Can you print every record below word for word, leaving out the pictures?

* RECORDS SHOWN
_ _ _
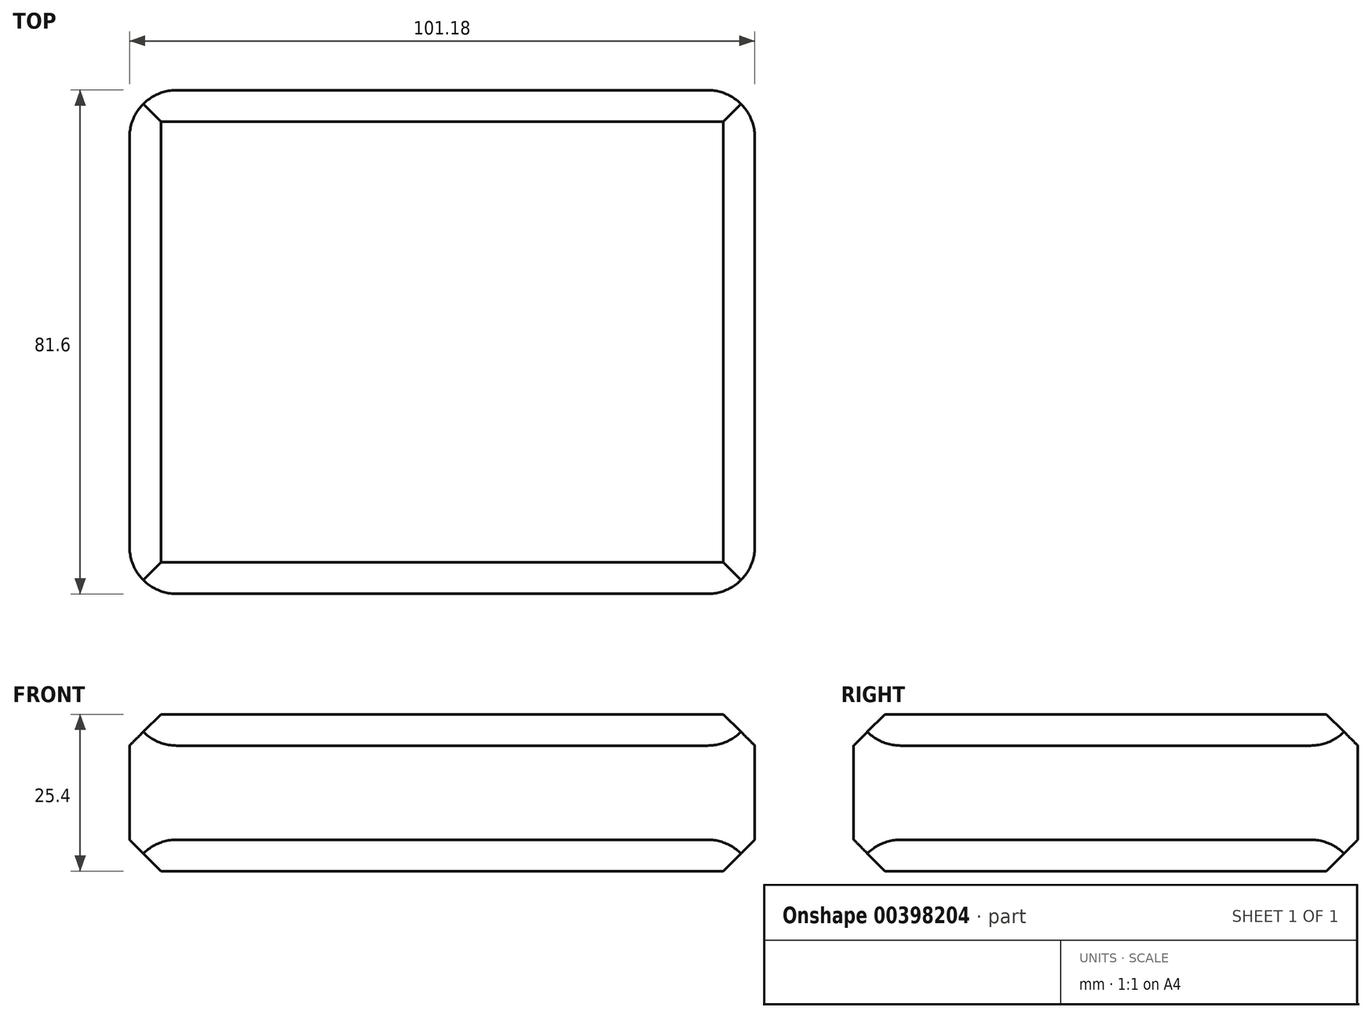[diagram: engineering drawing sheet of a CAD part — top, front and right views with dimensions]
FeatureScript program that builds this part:
annotation { "Feature Type Name" : "Feature", "Feature Type Description" : "" }
export const myFeature = defineFeature(function(context is Context, id is Id, definition is map)
    precondition{}
    {
        {
            var Q0;
            Q0=qCreatedBy(makeId("Top.planeOp"),FACE);
            var sketch = newSketch(context, id + "F0", { "sketchPlane" : qUnion([Q0])});
            skLineSegment(sketch, "E0.bottom", {"start": v(50.6, -40.8) * mm, "end": v(-50.6, -40.8) * mm});
            skLineSegment(sketch, "E0.top", {"start": v(50.6, 40.8) * mm, "end": v(-50.6, 40.8) * mm});
            skLineSegment(sketch, "E0.left", {"start": v(50.6, -40.8) * mm, "end": v(50.6, 40.8) * mm});
            skLineSegment(sketch, "E0.right", {"start": v(-50.6, -40.8) * mm, "end": v(-50.6, 40.8) * mm});
            skPoint(sketch, "E0.middle", {"position": v(0, 0) * mm});
            skSolve(sketch);
        }
        {
            var Q0;
            Q0=makeQuery(id+"F0.imprint","IMPRINT",FACE,{"disambiguationData":[TD([[makeQuery(id+"F0.imprint","IMPRINT",EDGE,{"derivedFrom":sQuery(id+"F0.wireOp",EDGE,"E0.bottom")}),-1.0]])]});
            extrude(context, id + "F1", {"entities" : qUnion([Q0]), "depth" : 25.4 * mm});
        }
        {
            var Q0;
            Q0=makeQuery(id+"F1.opExtrude","CAP_EDGE",EDGE,{"disambiguationData":[OSD([sQuery(id+"F0.wireOp",EDGE,"E0.bottom")])],"isStart":true});
            var Q1;
            Q1=makeQuery(id+"F1.opExtrude","CAP_EDGE",EDGE,{"disambiguationData":[OSD([sQuery(id+"F0.wireOp",EDGE,"E0.right")])],"isStart":true});
            var Q2;
            Q2=makeQuery(id+"F1.opExtrude","CAP_EDGE",EDGE,{"disambiguationData":[OSD([sQuery(id+"F0.wireOp",EDGE,"E0.top")])],"isStart":true});
            var Q3;
            Q3=makeQuery(id+"F1.opExtrude","CAP_EDGE",EDGE,{"disambiguationData":[OSD([sQuery(id+"F0.wireOp",EDGE,"E0.left")])],"isStart":true});
            chamfer(context, id + "F2", {"entities" : qUnion([Q0, Q1, Q2, Q3]), "width" : 5.08 * mm, "tangentPropagation" : true});
        }
        {
            var Q0;
            Q0=makeQuery(id+"F1.opExtrude","CAP_EDGE",EDGE,{"disambiguationData":[OSD([sQuery(id+"F0.wireOp",EDGE,"E0.bottom")])],"isStart":false});
            var Q1;
            Q1=makeQuery(id+"F1.opExtrude","CAP_EDGE",EDGE,{"disambiguationData":[OSD([sQuery(id+"F0.wireOp",EDGE,"E0.left")])],"isStart":false});
            var Q2;
            Q2=makeQuery(id+"F1.opExtrude","CAP_EDGE",EDGE,{"disambiguationData":[OSD([sQuery(id+"F0.wireOp",EDGE,"E0.top")])],"isStart":false});
            var Q3;
            Q3=makeQuery(id+"F1.opExtrude","CAP_EDGE",EDGE,{"disambiguationData":[OSD([sQuery(id+"F0.wireOp",EDGE,"E0.right")])],"isStart":false});
            chamfer(context, id + "F3", {"entities" : qUnion([Q0, Q1, Q2, Q3]), "width" : 5.08 * mm, "tangentPropagation" : true});
        }
        {
            var Q0;
            Q0=makeQuery(id+"F1.opExtrude","SWEPT_EDGE",EDGE,{"disambiguationData":[OSD([sQuery(id+"F0.wireOp",EDGE,"E0.bottom"),sQuery(id+"F0.wireOp",EDGE,"E0.right")])]});
            var Q1;
            Q1=makeQuery(id+"F1.opExtrude","SWEPT_EDGE",EDGE,{"disambiguationData":[OSD([sQuery(id+"F0.wireOp",EDGE,"E0.top"),sQuery(id+"F0.wireOp",EDGE,"E0.right")])]});
            var Q2;
            Q2=makeQuery(id+"F1.opExtrude","SWEPT_EDGE",EDGE,{"disambiguationData":[OSD([sQuery(id+"F0.wireOp",EDGE,"E0.top"),sQuery(id+"F0.wireOp",EDGE,"E0.left")])]});
            var Q3;
            Q3=makeQuery(id+"F1.opExtrude","SWEPT_EDGE",EDGE,{"disambiguationData":[OSD([sQuery(id+"F0.wireOp",EDGE,"E0.bottom"),sQuery(id+"F0.wireOp",EDGE,"E0.left")])]});
            fillet(context, id + "F4", {"entities" : qUnion([Q0, Q1, Q2, Q3]), "radius" : 7.62 * mm, "tangentPropagation" : true, "allowEdgeOverflow" : false});
        }
    });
_ _ _
* FINAL RESULT
[diagram: engineering drawing sheet of a CAD part — top, front and right views with dimensions]
FeatureScript program that builds this part:
annotation { "Feature Type Name" : "Feature", "Feature Type Description" : "" }
export const myFeature = defineFeature(function(context is Context, id is Id, definition is map)
    precondition{}
    {
        {
            var Q0;
            Q0=qCreatedBy(makeId("Top.planeOp"),FACE);
            var sketch = newSketch(context, id + "F0", { "sketchPlane" : qUnion([Q0])});
            skLineSegment(sketch, "E0.bottom", {"start": v(50.6, -40.8) * mm, "end": v(-50.6, -40.8) * mm});
            skLineSegment(sketch, "E0.top", {"start": v(50.6, 40.8) * mm, "end": v(-50.6, 40.8) * mm});
            skLineSegment(sketch, "E0.left", {"start": v(50.6, -40.8) * mm, "end": v(50.6, 40.8) * mm});
            skLineSegment(sketch, "E0.right", {"start": v(-50.6, -40.8) * mm, "end": v(-50.6, 40.8) * mm});
            skPoint(sketch, "E0.middle", {"position": v(0, 0) * mm});
            skSolve(sketch);
        }
        {
            var Q0;
            Q0=makeQuery(id+"F0.imprint","IMPRINT",FACE,{"disambiguationData":[TD([[makeQuery(id+"F0.imprint","IMPRINT",EDGE,{"derivedFrom":sQuery(id+"F0.wireOp",EDGE,"E0.bottom")}),-1.0]])]});
            extrude(context, id + "F1", {"entities" : qUnion([Q0]), "depth" : 25.4 * mm});
        }
        {
            var Q0;
            Q0=makeQuery(id+"F1.opExtrude","CAP_EDGE",EDGE,{"disambiguationData":[OSD([sQuery(id+"F0.wireOp",EDGE,"E0.bottom")])],"isStart":true});
            var Q1;
            Q1=makeQuery(id+"F1.opExtrude","CAP_EDGE",EDGE,{"disambiguationData":[OSD([sQuery(id+"F0.wireOp",EDGE,"E0.right")])],"isStart":true});
            var Q2;
            Q2=makeQuery(id+"F1.opExtrude","CAP_EDGE",EDGE,{"disambiguationData":[OSD([sQuery(id+"F0.wireOp",EDGE,"E0.top")])],"isStart":true});
            var Q3;
            Q3=makeQuery(id+"F1.opExtrude","CAP_EDGE",EDGE,{"disambiguationData":[OSD([sQuery(id+"F0.wireOp",EDGE,"E0.left")])],"isStart":true});
            chamfer(context, id + "F2", {"entities" : qUnion([Q0, Q1, Q2, Q3]), "width" : 5.08 * mm, "tangentPropagation" : true});
        }
        {
            var Q0;
            Q0=makeQuery(id+"F1.opExtrude","CAP_EDGE",EDGE,{"disambiguationData":[OSD([sQuery(id+"F0.wireOp",EDGE,"E0.bottom")])],"isStart":false});
            var Q1;
            Q1=makeQuery(id+"F1.opExtrude","CAP_EDGE",EDGE,{"disambiguationData":[OSD([sQuery(id+"F0.wireOp",EDGE,"E0.left")])],"isStart":false});
            var Q2;
            Q2=makeQuery(id+"F1.opExtrude","CAP_EDGE",EDGE,{"disambiguationData":[OSD([sQuery(id+"F0.wireOp",EDGE,"E0.top")])],"isStart":false});
            var Q3;
            Q3=makeQuery(id+"F1.opExtrude","CAP_EDGE",EDGE,{"disambiguationData":[OSD([sQuery(id+"F0.wireOp",EDGE,"E0.right")])],"isStart":false});
            chamfer(context, id + "F3", {"entities" : qUnion([Q0, Q1, Q2, Q3]), "width" : 5.08 * mm, "tangentPropagation" : true});
        }
        {
            var Q0;
            Q0=makeQuery(id+"F1.opExtrude","SWEPT_EDGE",EDGE,{"disambiguationData":[OSD([sQuery(id+"F0.wireOp",EDGE,"E0.bottom"),sQuery(id+"F0.wireOp",EDGE,"E0.right")])]});
            var Q1;
            Q1=makeQuery(id+"F1.opExtrude","SWEPT_EDGE",EDGE,{"disambiguationData":[OSD([sQuery(id+"F0.wireOp",EDGE,"E0.top"),sQuery(id+"F0.wireOp",EDGE,"E0.right")])]});
            var Q2;
            Q2=makeQuery(id+"F1.opExtrude","SWEPT_EDGE",EDGE,{"disambiguationData":[OSD([sQuery(id+"F0.wireOp",EDGE,"E0.top"),sQuery(id+"F0.wireOp",EDGE,"E0.left")])]});
            var Q3;
            Q3=makeQuery(id+"F1.opExtrude","SWEPT_EDGE",EDGE,{"disambiguationData":[OSD([sQuery(id+"F0.wireOp",EDGE,"E0.bottom"),sQuery(id+"F0.wireOp",EDGE,"E0.left")])]});
            fillet(context, id + "F4", {"entities" : qUnion([Q0, Q1, Q2, Q3]), "radius" : 7.62 * mm, "tangentPropagation" : true, "allowEdgeOverflow" : false});
        }
    });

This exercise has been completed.